There is a lot of focus in DevOps on the tools used for delivery automation especially around configuration management (e.g. Ansible, Puppet, Chef) and Release Automation (CA-Noliosoft, IBM-UrbanCode). The goal of  these tools is delivery automation to lower Mean Time Between Failure (MTBF) due to deployment and configuration problems.

That doesn’t completely solve delivery related app availability issues since availability is defined as the ratio between uptime and operation time (including mean time to detect, mean time to repair and uptime). Just increasing MTBF – may not help with MTTR and doesn’t address the issues of MTTD at all. These tools can help with MTTR if you are willing to assume that you fix problems by redeployment. There are cases when that is enough – for example in a containerized environment where you can redeploy only the affected containers.
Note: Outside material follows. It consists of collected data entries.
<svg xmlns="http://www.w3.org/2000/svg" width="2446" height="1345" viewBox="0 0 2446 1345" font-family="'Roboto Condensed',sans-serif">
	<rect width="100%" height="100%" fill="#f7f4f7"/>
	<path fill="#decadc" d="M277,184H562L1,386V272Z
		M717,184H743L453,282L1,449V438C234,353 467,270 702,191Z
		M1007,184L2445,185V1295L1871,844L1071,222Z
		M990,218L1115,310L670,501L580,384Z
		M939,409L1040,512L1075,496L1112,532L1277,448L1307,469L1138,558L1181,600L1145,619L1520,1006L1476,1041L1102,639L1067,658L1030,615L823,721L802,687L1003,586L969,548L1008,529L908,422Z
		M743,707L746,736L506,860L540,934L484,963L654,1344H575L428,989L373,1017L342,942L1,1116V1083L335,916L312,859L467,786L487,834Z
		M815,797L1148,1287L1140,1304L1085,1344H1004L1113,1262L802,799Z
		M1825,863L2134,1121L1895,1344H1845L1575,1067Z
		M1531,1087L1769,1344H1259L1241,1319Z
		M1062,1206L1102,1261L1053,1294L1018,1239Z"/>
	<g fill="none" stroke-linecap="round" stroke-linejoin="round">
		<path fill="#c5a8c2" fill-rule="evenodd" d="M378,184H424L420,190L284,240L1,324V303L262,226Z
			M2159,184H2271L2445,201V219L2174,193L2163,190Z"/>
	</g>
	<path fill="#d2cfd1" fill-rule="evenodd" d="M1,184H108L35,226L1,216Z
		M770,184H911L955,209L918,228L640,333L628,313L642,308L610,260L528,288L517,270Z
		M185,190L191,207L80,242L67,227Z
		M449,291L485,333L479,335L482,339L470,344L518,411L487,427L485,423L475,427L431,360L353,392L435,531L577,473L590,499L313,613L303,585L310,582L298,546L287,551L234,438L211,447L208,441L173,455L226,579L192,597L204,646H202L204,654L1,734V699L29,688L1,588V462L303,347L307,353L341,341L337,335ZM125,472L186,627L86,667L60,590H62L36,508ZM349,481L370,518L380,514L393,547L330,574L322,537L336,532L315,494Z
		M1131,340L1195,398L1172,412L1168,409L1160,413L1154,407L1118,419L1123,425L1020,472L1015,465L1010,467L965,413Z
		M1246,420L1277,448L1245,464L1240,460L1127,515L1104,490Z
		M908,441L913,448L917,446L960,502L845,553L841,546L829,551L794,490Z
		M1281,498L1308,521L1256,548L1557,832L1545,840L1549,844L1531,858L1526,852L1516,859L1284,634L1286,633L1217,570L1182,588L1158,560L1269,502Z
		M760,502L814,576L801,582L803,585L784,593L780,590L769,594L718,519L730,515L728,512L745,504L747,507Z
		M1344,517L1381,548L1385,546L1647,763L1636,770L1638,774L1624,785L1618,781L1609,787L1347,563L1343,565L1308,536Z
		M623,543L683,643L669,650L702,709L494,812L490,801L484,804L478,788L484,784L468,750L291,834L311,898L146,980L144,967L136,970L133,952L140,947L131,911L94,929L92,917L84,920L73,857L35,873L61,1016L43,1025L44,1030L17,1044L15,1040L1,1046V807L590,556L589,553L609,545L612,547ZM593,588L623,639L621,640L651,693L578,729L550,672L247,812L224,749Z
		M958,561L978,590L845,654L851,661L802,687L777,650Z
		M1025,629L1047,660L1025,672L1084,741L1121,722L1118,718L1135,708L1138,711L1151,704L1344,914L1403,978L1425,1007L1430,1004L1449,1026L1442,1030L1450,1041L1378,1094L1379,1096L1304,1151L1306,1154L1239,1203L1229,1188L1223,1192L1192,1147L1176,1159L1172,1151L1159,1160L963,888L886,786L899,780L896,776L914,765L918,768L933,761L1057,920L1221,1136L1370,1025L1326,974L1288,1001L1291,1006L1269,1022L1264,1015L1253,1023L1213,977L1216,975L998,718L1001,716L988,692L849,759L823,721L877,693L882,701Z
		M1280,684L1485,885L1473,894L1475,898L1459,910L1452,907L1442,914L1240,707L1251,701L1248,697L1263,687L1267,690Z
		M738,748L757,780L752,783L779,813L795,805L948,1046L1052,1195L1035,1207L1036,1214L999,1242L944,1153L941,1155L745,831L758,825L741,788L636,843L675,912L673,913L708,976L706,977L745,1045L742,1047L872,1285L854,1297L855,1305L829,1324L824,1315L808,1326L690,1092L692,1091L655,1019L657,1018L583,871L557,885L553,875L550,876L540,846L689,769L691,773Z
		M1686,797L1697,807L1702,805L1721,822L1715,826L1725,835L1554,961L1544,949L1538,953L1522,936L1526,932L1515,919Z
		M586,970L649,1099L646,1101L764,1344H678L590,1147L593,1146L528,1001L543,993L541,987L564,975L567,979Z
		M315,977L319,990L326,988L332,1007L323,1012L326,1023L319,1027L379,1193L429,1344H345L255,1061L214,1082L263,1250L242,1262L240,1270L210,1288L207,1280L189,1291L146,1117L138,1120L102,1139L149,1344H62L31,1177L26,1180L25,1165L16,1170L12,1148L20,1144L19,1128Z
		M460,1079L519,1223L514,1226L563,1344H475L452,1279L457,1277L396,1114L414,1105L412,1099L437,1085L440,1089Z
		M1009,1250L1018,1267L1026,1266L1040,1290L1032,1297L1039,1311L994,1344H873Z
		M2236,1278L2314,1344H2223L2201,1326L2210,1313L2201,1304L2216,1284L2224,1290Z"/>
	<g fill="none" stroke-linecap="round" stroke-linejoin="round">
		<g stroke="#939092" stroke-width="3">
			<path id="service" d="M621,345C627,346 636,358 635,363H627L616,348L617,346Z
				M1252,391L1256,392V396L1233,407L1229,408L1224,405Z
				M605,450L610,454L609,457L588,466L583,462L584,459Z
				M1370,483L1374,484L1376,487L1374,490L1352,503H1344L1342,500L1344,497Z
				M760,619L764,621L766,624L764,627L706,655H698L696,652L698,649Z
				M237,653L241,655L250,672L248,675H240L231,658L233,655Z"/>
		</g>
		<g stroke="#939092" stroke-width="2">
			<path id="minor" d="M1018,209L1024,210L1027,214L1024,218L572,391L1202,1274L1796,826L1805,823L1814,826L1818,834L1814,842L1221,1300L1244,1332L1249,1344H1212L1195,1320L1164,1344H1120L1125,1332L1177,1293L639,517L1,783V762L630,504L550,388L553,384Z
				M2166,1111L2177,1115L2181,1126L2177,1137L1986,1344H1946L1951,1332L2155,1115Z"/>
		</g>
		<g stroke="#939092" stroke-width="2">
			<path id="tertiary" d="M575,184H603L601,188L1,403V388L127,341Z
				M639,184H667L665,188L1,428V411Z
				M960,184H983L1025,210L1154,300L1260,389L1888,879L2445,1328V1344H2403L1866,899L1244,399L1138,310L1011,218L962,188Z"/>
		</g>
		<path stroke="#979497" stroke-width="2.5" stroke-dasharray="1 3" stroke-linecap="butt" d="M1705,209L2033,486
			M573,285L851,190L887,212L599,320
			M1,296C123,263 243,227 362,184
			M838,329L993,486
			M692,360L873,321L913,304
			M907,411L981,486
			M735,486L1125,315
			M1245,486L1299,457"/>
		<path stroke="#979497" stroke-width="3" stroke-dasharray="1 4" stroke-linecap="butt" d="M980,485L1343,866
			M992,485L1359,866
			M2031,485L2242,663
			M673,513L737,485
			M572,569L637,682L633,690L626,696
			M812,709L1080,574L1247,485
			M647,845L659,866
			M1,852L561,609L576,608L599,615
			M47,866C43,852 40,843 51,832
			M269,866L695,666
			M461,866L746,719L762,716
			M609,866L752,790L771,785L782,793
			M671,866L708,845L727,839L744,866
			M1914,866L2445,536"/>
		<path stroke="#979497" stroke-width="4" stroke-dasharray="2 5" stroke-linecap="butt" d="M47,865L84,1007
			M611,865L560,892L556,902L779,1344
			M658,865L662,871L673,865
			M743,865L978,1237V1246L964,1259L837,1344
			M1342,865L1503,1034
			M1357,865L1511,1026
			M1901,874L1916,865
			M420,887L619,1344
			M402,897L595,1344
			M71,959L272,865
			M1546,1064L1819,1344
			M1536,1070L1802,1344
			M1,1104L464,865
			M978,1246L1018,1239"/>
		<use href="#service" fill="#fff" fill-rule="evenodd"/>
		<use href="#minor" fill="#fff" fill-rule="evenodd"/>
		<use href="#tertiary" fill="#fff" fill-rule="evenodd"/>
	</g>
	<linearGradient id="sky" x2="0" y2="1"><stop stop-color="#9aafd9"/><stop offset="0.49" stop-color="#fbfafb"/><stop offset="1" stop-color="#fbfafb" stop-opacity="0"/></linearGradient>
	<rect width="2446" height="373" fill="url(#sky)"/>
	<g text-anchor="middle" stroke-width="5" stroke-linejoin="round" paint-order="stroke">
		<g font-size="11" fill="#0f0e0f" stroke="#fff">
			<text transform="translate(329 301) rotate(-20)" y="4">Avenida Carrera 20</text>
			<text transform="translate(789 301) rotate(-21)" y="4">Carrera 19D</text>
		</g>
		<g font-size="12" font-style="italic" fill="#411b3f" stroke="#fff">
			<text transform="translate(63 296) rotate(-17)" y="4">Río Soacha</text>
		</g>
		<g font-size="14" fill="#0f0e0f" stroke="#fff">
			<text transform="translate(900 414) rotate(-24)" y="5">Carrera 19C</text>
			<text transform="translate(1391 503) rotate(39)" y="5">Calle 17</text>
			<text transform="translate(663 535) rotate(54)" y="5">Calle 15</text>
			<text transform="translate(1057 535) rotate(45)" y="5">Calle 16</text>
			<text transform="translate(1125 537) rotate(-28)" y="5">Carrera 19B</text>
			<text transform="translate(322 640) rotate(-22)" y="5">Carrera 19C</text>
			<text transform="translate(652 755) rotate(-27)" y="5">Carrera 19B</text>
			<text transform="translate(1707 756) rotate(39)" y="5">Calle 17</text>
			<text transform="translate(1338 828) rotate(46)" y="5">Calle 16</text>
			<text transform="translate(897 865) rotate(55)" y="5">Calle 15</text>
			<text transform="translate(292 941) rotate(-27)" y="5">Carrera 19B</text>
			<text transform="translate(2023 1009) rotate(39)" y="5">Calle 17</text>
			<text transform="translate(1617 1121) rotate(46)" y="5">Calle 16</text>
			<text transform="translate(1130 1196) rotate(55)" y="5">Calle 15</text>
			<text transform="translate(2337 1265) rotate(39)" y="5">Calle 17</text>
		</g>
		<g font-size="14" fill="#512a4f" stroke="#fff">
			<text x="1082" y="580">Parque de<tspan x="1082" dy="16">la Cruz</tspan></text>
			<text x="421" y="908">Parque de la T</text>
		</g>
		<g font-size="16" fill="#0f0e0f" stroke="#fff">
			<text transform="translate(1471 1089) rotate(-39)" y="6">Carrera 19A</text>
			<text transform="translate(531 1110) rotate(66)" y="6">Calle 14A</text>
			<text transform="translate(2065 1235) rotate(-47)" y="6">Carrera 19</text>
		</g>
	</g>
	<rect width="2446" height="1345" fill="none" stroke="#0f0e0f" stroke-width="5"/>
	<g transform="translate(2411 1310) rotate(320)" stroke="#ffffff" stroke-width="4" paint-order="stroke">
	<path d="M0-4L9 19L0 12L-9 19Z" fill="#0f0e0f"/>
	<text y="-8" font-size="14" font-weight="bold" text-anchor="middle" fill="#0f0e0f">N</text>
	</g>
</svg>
But if you think about it, DevOps automation can actually increase the time needed to diagnose a problem (the decompose step in IDEA). Before automation Ops had intimate knowledge of every detail associated with the deployment as they manually did the release.  Since the details of deployment are now masked by the tool, they won’t be able to find issues as quickly.

Production Assurance has a complementary focus to DevOps – lowering MTTR by lowering the time to detect, diagnose and repair deployment issues:

  • Shorter time to detect – using the fingerprint from staging, Production Assurance can proactively detect deployment problems.
  • Shorter time to diagnose and repair  – Production assurance provides details on where the deployment issues occurred and maps them to the fingerprint making them easier to repair.

So combining Configuration Management and Production Assurance increases MTBF, lowers MTTD and MTTR enabling IT to meet the true goal of increased app availability.